# [TRABALHO A REALIZAR]
Coloque numa tabela Markdown todas as linhas do texto extraído das entradas abaixo, com uma coluna "N.º" para o número de ordem e uma coluna "Conteúdo" para a linha, sem as linhas em branco. Deixe as imagens fora da resposta.

# [CONJUNTO DE DADOS]
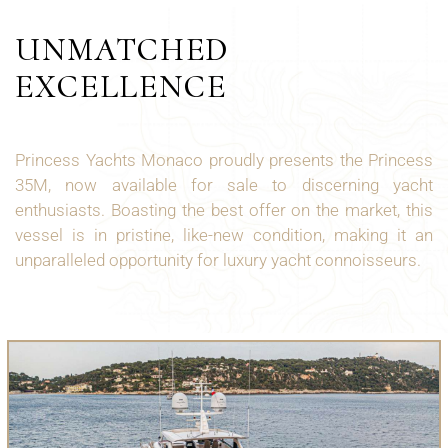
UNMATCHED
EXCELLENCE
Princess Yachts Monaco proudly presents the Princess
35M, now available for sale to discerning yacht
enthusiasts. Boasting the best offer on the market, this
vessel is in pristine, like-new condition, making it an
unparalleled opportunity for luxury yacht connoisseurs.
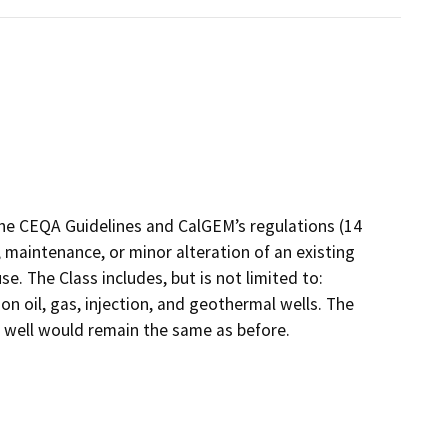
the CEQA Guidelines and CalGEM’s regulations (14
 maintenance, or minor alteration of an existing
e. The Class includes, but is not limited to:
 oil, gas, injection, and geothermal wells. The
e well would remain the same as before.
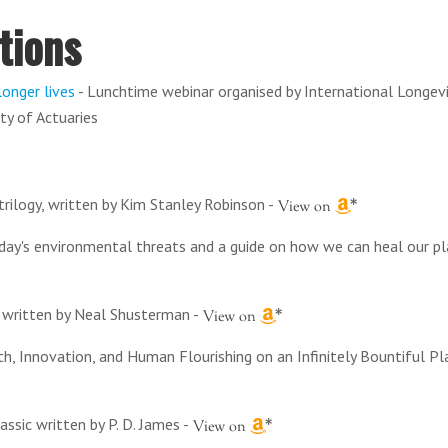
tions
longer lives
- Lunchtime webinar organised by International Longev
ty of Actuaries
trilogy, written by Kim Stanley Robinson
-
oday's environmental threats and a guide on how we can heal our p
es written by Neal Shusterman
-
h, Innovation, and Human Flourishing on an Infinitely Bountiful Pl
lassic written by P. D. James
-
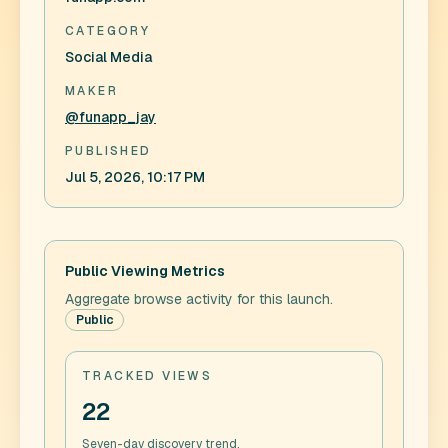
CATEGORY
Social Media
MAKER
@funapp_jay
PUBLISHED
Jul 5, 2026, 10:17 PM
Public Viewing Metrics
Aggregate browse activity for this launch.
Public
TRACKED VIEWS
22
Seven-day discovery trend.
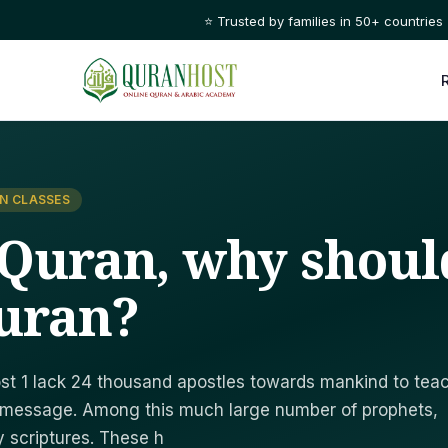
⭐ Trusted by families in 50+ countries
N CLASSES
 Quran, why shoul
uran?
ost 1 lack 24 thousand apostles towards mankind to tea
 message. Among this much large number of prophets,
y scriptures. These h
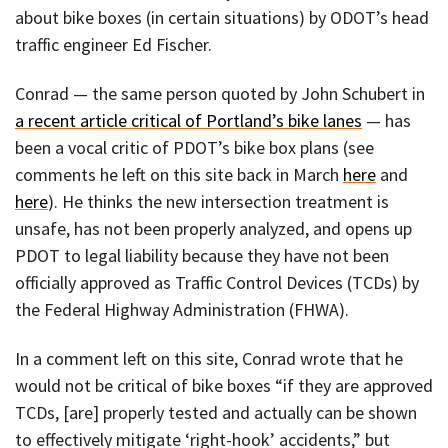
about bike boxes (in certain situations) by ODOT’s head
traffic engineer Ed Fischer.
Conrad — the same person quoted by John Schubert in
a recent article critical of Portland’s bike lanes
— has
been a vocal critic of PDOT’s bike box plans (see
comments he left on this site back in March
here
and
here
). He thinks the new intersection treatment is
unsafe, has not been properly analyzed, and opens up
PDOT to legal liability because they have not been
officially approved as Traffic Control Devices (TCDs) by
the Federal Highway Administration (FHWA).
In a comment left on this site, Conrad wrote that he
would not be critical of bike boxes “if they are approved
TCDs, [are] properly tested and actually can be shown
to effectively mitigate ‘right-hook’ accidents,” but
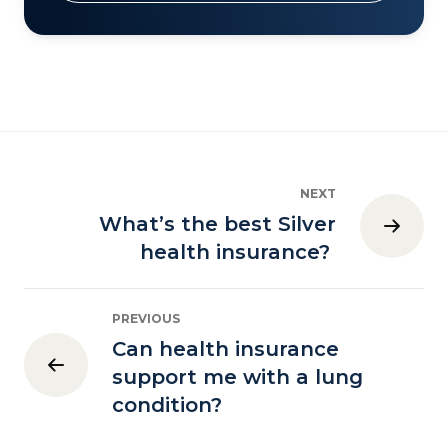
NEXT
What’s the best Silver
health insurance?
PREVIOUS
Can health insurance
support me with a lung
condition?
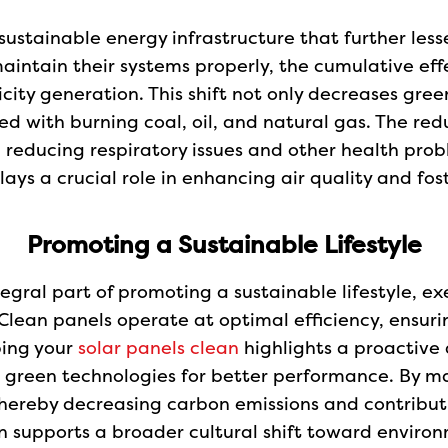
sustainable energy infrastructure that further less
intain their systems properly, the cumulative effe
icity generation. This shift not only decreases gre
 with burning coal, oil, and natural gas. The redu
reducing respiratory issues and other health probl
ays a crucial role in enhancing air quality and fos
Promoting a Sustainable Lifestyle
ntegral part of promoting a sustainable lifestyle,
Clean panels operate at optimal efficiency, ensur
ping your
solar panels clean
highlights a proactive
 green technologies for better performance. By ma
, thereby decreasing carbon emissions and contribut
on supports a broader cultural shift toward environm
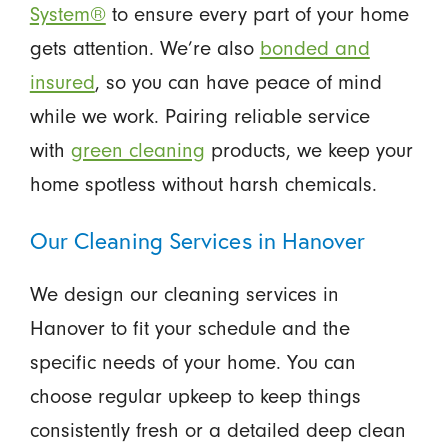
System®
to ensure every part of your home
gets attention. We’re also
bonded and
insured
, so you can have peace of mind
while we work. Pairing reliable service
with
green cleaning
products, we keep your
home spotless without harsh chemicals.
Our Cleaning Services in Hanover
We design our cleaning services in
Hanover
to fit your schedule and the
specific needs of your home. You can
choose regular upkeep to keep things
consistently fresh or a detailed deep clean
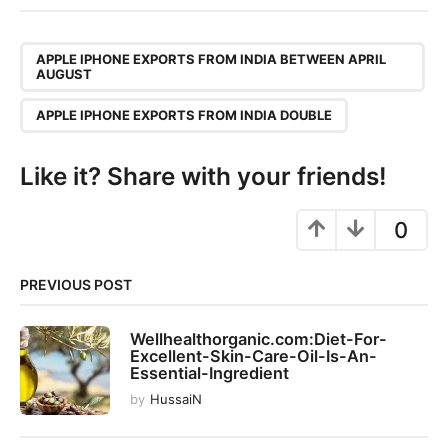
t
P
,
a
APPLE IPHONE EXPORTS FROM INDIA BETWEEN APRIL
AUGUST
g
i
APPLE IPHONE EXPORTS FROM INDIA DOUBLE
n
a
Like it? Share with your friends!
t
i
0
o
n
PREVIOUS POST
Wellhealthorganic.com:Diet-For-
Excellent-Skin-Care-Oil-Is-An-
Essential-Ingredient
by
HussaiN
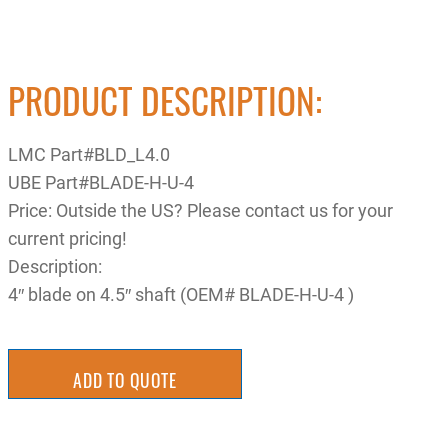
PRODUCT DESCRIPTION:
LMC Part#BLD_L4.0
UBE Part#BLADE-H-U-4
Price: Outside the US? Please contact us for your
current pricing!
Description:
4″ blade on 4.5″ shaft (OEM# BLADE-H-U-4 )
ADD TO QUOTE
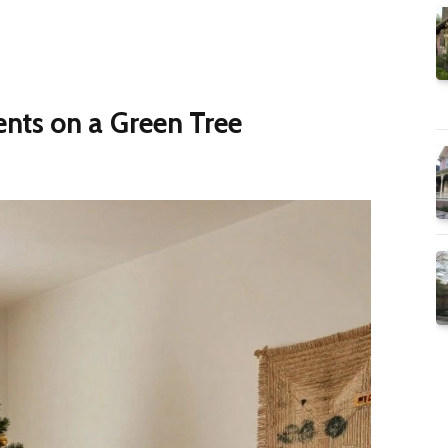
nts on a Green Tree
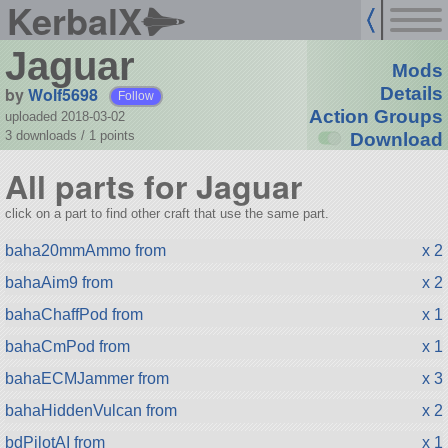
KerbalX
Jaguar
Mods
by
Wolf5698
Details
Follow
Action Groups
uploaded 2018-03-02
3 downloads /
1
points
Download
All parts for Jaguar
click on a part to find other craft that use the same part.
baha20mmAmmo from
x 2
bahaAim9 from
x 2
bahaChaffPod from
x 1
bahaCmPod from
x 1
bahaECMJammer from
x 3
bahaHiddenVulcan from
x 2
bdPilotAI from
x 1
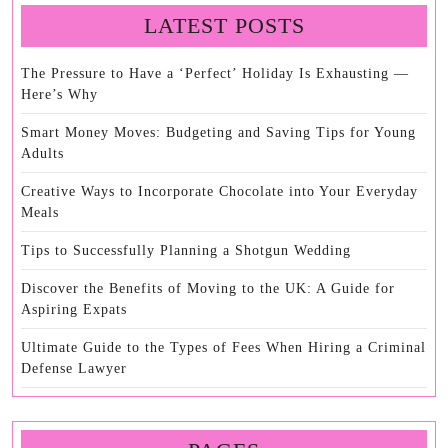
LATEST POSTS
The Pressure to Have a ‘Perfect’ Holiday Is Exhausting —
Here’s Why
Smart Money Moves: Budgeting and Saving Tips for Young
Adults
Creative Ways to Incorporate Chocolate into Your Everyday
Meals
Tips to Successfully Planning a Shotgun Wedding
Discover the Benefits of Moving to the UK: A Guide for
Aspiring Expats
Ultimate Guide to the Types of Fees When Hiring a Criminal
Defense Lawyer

# [RESOLUÇÃO DO EXERCÍCIO]
| N.º | Conteúdo |
|---|---|
| 1 | UNMATCHED |
| 2 | EXCELLENCE |
| 3 | Princess Yachts Monaco proudly presents the Princess |
| 4 | 35M, now available for sale to discerning yacht |
| 5 | enthusiasts. Boasting the best offer on the market, this |
| 6 | vessel is in pristine, like-new condition, making it an |
| 7 | unparalleled opportunity for luxury yacht connoisseurs. |
| 8 | the CEQA Guidelines and CalGEM’s regulations (14 |
| 9 |  maintenance, or minor alteration of an existing |
| 10 | e. The Class includes, but is not limited to: |
| 11 |  oil, gas, injection, and geothermal wells. The |
| 12 | e well would remain the same as before. |
| 13 | tions |
| 14 | longer lives |
| 15 | - Lunchtime webinar organised by International Longev |
| 16 | ty of Actuaries |
| 17 | trilogy, written by Kim Stanley Robinson |
| 18 | - |
| 19 | oday's environmental threats and a guide on how we can heal our p |
| 20 | es written by Neal Shusterman |
| 21 | - |
| 22 | h, Innovation, and Human Flourishing on an Infinitely Bountiful Pl |
| 23 | lassic written by P. D. James |
| 24 | - |
| 25 | CATEGORY |
| 26 | Social Media |
| 27 | MAKER |
| 28 | @funapp_jay |
| 29 | PUBLISHED |
| 30 | Jul 5, 2026, 10:17 PM |
| 31 | Public Viewing Metrics |
| 32 | Aggregate browse activity for this launch. |
| 33 | Public |
| 34 | TRACKED VIEWS |
| 35 | 22 |
| 36 | Seven-day discovery trend. |
| 37 | ⭐ Trusted by families in 50+ countries |
| 38 | N CLASSES |
| 39 |  Quran, why shoul |
| 40 | uran? |
| 41 | ost 1 lack 24 thousand apostles towards mankind to tea |
| 42 |  message. Among this much large number of prophets, |
| 43 | y scriptures. These h |
| 44 | about bike boxes (in certain situations) by ODOT’s head |
| 45 | traffic engineer Ed Fischer. |
| 46 | Conrad — the same person quoted by John Schubert in |
| 47 | a recent article critical of Portland’s bike lanes |
| 48 | — has |
| 49 | been a vocal critic of PDOT’s bike box plans (see |
| 50 | comments he left on this site back in March |
| 51 | here |
| 52 | and |
| 53 | here |
| 54 | ). He thinks the new intersection treatment is |
| 55 | unsafe, has not been properly analyzed, and opens up |
| 56 | PDOT to legal liability because they have not been |
| 57 | officially approved as Traffic Control Devices (TCDs) by |
| 58 | the Federal Highway Administration (FHWA). |
| 59 | In a comment left on this site, Conrad wrote that he |
| 60 | would not be critical of bike boxes “if they are approved |
| 61 | TCDs, [are] properly tested and actually can be shown |
| 62 | to effectively mitigate ‘right-hook’ accidents,” but |
| 63 | NEXT |
| 64 | What’s the best Silver |
| 65 | health insurance? |
| 66 | PREVIOUS |
| 67 | Can health insurance |
| 68 | support me with a lung |
| 69 | condition? |
| 70 | sustainable energy infrastructure that further less |
| 71 | intain their systems properly, the cumulative effe |
| 72 | icity generation. This shift not only decreases gre |
| 73 |  with burning coal, oil, and natural gas. The redu |
| 74 | reducing respiratory issues and other health probl |
| 75 | ays a crucial role in enhancing air quality and fos |
| 76 | Promoting a Sustainable Lifestyle |
| 77 | ntegral part of promoting a sustainable lifestyle, |
| 78 | Clean panels operate at optimal efficiency, ensur |
| 79 | ping your |
| 80 | solar panels clean |
| 81 | highlights a proactive |
| 82 |  green technologies for better performance. By ma |
| 83 | , thereby decreasing carbon emissions and contribut |
| 84 | on supports a broader cultural shift toward environm |
| 85 | System® |
| 86 | to ensure every part of your home |
| 87 | gets attention. We’re also |
| 88 | bonded and |
| 89 | insured |
| 90 | , so you can have peace of mind |
| 91 | while we work. Pairing reliable service |
| 92 | with |
| 93 | green cleaning |
| 94 | products, we keep your |
| 95 | home spotless without harsh chemicals. |
| 96 | Our Cleaning Services in Hanover |
| 97 | We design our cleaning services in |
| 98 | Hanover |
| 99 | to fit your schedule and the |
| 100 | specific needs of your home. You can |
| 101 | choose regular upkeep to keep things |
| 102 | consistently fresh or a detailed deep clean |
| 103 | t |
| 104 | P |
| 105 | , |
| 106 | a |
| 107 | APPLE IPHONE EXPORTS FROM INDIA BETWEEN APRIL |
| 108 | AUGUST |
| 109 | g |
| 110 | i |
| 111 | APPLE IPHONE EXPORTS FROM INDIA DOUBLE |
| 112 | n |
| 113 | a |
| 114 | Like it? Share with your friends! |
| 115 | t |
| 116 | i |
| 117 | 0 |
| 118 | o |
| 119 | n |
| 120 | PREVIOUS POST |
| 121 | Wellhealthorganic.com:Diet-For- |
| 122 | Excellent-Skin-Care-Oil-Is-An- |
| 123 | Essential-Ingredient |
| 124 | by |
| 125 | HussaiN |
| 126 | PRODUCT DESCRIPTION: |
| 127 | LMC Part#BLD_L4.0 |
| 128 | UBE Part#BLADE-H-U-4 |
| 129 | Price: Outside the US? Please contact us for your |
| 130 | current pricing! |
| 131 | Description: |
| 132 | 4″ blade on 4.5″ shaft (OEM# BLADE-H-U-4 ) |
| 133 | ADD TO QUOTE |
| 134 | nts on a Green Tree |
| 135 | KerbalX |
| 136 | Jaguar |
| 137 | Mods |
| 138 | by |
| 139 | Wolf5698 |
| 140 | Details |
| 141 | Follow |
| 142 | Action Groups |
| 143 | uploaded 2018-03-02 |
| 144 | 3 downloads / |
| 145 | 1 |
| 146 | points |
| 147 | Download |
| 148 | All parts for Jaguar |
| 149 | click on a part to find other craft that use the same part. |
| 150 | baha20mmAmmo from |
| 151 | x 2 |
| 152 | bahaAim9 from |
| 153 | x 2 |
| 154 | bahaChaffPod from |
| 155 | x 1 |
| 156 | bahaCmPod from |
| 157 | x 1 |
| 158 | bahaECMJammer from |
| 159 | x 3 |
| 160 | bahaHiddenVulcan from |
| 161 | x 2 |
| 162 | bdPilotAI from |
| 163 | x 1 |
| 164 | LATEST POSTS |
| 165 | The Pressure to Have a ‘Perfect’ Holiday Is Exhausting — |
| 166 | Here’s Why |
| 167 | Smart Money Moves: Budgeting and Saving Tips for Young |
| 168 | Adults |
| 169 | Creative Ways to Incorporate Chocolate into Your Everyday |
| 170 | Meals |
| 171 | Tips to Successfully Planning a Shotgun Wedding |
| 172 | Discover the Benefits of Moving to the UK: A Guide for |
| 173 | Aspiring Expats |
| 174 | Ultimate Guide to the Types of Fees When Hiring a Criminal |
| 175 | Defense Lawyer |